Stored data entries
★ ★ ★ ★

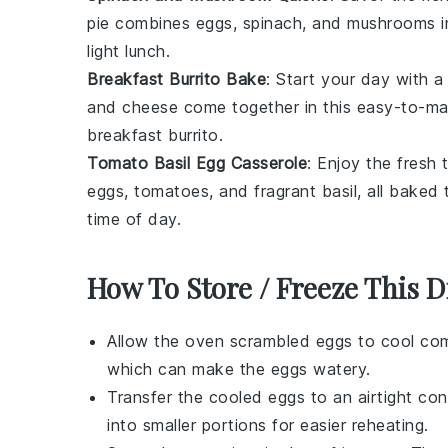
pie combines
eggs
,
spinach
, and
mushrooms
i
light lunch.
Breakfast Burrito Bake
: Start your day with 
and
cheese
come together in this easy-to-make
breakfast burrito.
Tomato Basil Egg Casserole
: Enjoy the fresh
eggs
,
tomatoes
, and fragrant
basil
, all baked
time of day.
How To Store / Freeze This D
Allow the
oven scrambled eggs
to cool com
which can make the eggs watery.
Transfer the cooled eggs to an airtight con
into smaller portions for easier reheating.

★ ★ ★ ★

_Required work_
Copy each line above where the string "eggs" occurs.

_Written solution_
eggs
eggs
oven scrambled eggs
which can make the eggs watery.
Transfer the cooled eggs to an airtight con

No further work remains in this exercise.